**Page extract**

-*-*-

The need for a critical content identification mechanism comes about
because of the internetworking of Internet mail systems with legacy
messaging systems that do not fulfil all of the semantics of
Internet mail. Such legacy systems have a limited ability to render
all parts of a given message. This document will use the case of an
Internet mail system exchanging electronic messages with a legacy
voice messaging system for illustrative purposes.
Electronic mail has historically been text-centric. Extensions such
as MIME [3] enable the desktop to send and receive multi-part,
multimedia messages. Popular multimedia data types include binary
word processing documents, binary business presentation graphics,
voice, and video.
Voice mail has historically been audio-centric. Many voice-
messaging systems only render voice. Extensions such as fax enable
the voice mail system to send and receive fax images as well as
create multi-part voice and fax messages. A few voice mail systems
can render text using text-to-speech or text-to-fax technology.
Although theoretically possible, none can today render video.
An important aspect of the interchange between voice messaging
services and desktop e-mail client applications is that the
rendering capability of the voice-messaging platform is often much
less than the rendering capability of a desktop e-mail client. In
the e-mail case, the sender has the expectation that the recipient
receives all components of a multimedia message. This is so even if
the recipient cannot render all body parts. In most cases, the
recipient can either find the appropriate rendering tool or tell the
sender that she cannot read the particular attachment.

-*-*-

**Data**
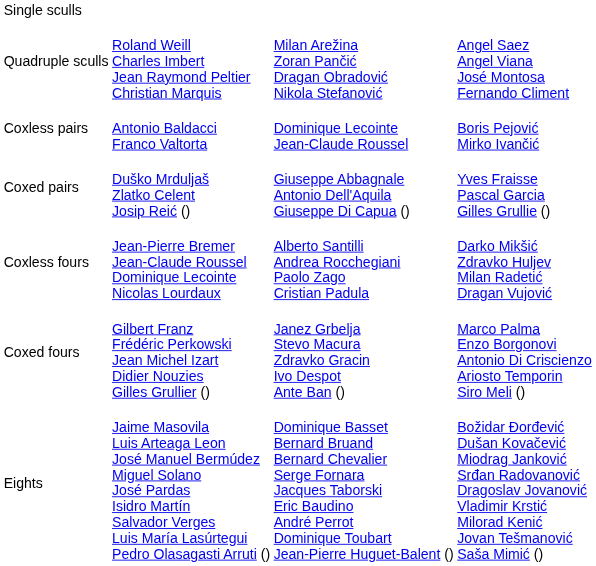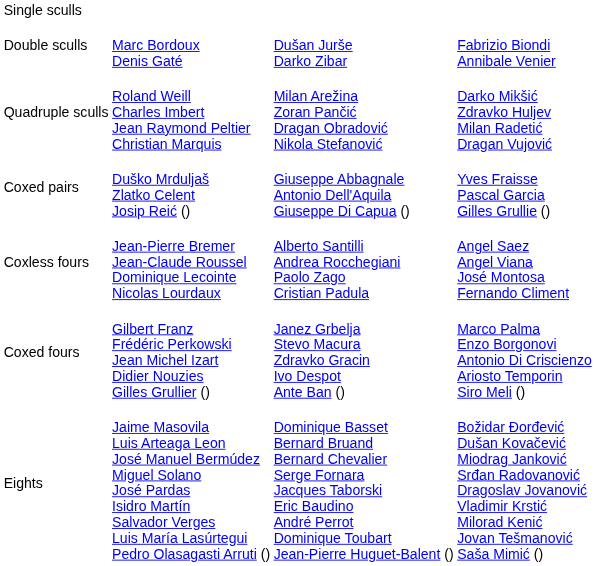+ row: Double sculls | Marc Bordoux Denis Gaté | Dušan Jurše Darko Zibar | Fabrizio Biondi Annibale Venier
Quadruple sculls | column 4: Angel Saez Angel Viana José Montosa Fernando Climent -> Darko Mikšić Zdravko Huljev Milan Radetić Dragan Vujović
- row: Coxless pairs | Antonio Baldacci Franco Valtorta | Dominique Lecointe Jean-Claude Roussel | Boris Pejović Mirko Ivančić
Coxless fours | column 4: Darko Mikšić Zdravko Huljev Milan Radetić Dragan Vujović -> Angel Saez Angel Viana José Montosa Fernando Climent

-*-*-

**Goal of the exercise**
Give every popular multimedia data type that the critical content identification text names.

**Right answer**
- Binary word processing documents
- Binary business presentation graphics
- Voice
- Video